- Artist: Ken Wyten
- Year: 1989
- Type: Painted steel
- Location: Washington, D.C., United States; 38°54′3.24″N 77°0′24.92″W﻿ / ﻿38.9009000°N 77.0069222°W;

= Composition for the Axemen =

Public artwork by Ken Wyten

Composition for the Axemen is a public artwork by American sculptor Ken Wyten, located at Union Center Plaza at 840 First Street NE in Washington, D.C., United States.

==Description==

Composition for the Axemen is a steel abstract sculpture painted deep red, a color requested by Sam Rose, who commissioned the work.
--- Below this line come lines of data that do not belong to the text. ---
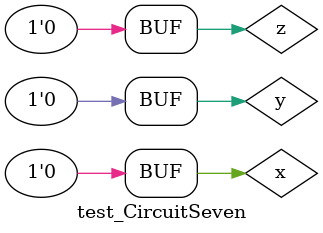
<source format=v>
module test_CircuitSeven;
wire Y;
reg x,y,z;

Mux M(Y,x,y,z);
initial
begin
	x=0;y=0;z=0;
	#20
	x=0;y=0;z=1;
	#20
	x=0;y=1;z=0;
	#20
	x=0;y=1;z=1;
	#20
	x=1;y=0;z=0;
	#20
	x=1;y=0;z=1;
	#20
	x=1;y=1;z=0;
	#20
	x=1;y=1;z=1;
	#20
	x=0;y=0;z=0;
end
	initial
		$monitor("I0=%b I1=%b S=%b Y=%b time=%0d",x,y,z,Y,$time);
endmodule
</source>
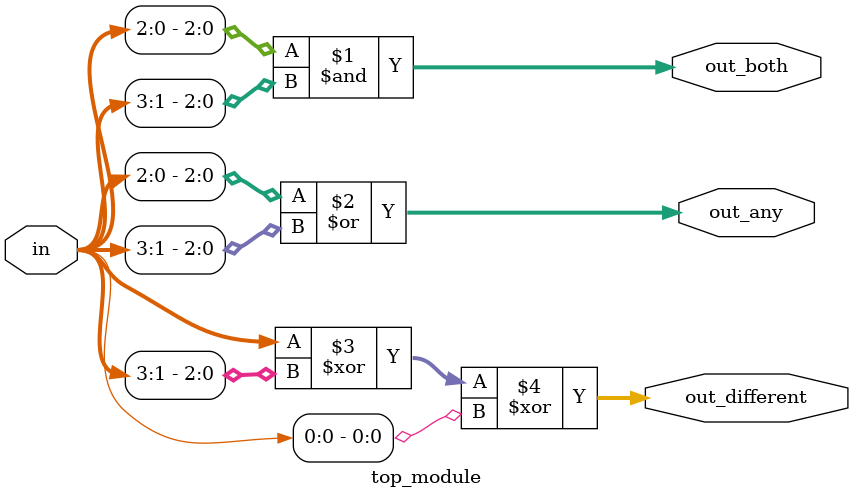
<source format=sv>
module top_module (
    input [3:0] in,
    output [2:0] out_both,
    output [3:1] out_any,
    output [3:0] out_different
);

    assign out_both = in[2:0] & in[3:1];
    assign out_any = in[2:0] | in[3:1];
    assign out_different = in ^ in[3:1] ^ in[0];

endmodule

</source>
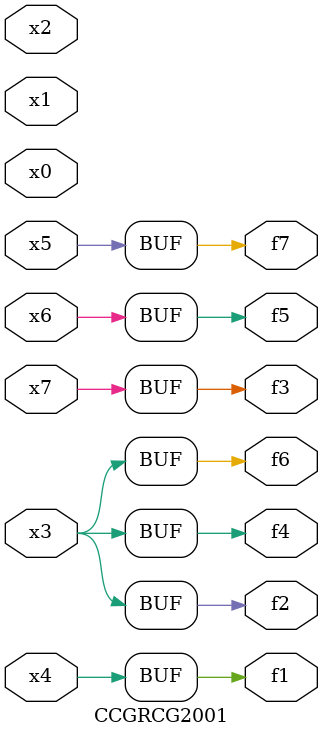
<source format=v>
module CCGRCG2001(
	input x0, x1, x2, x3, x4, x5, x6, x7,
	output f1, f2, f3, f4, f5, f6, f7
);
	assign f1 = x4;
	assign f2 = x3;
	assign f3 = x7;
	assign f4 = x3;
	assign f5 = x6;
	assign f6 = x3;
	assign f7 = x5;
endmodule

</source>
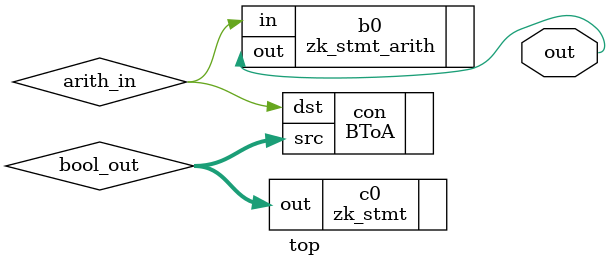
<source format=v>
module top(out);

output out;

wire [63:0] bool_out;
wire        arith_in;

zk_stmt c0(
    .out(bool_out)
);

BToA con(
    .dst(arith_in),
    .src(bool_out)
);

zk_stmt_arith b0(
    .in(arith_in),
    .out(out)
);

endmodule
</source>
===Acquisition and creation===

The work was commissioned in 1989 by Sam Rose of real estate development firm Greenebaum & Rose Associates of Washington. Sculptor Ken Wyten had the steel fabricated at McShane Welding Company, as well as additional work on the piece was performed by Kartel Sheet Metal and Allied Industries, all located in Erie, Pennsylvania. The abstract piece was named Composition for the Axemen due to Wyten's love for blues music, "axeman" being a slang term for a guitarist.

===Installation===

Upon its arrival to the location it was kept off-site at a nearby vacant lot for fifteen months before being installed in its current location in the fall of 2003.

==About the artist==

Based out of Erie, Pennsylvania, Wyten's work focuses on the abstract steel sculpture. His works are found in private and public collections, including the Dayton Art Institute.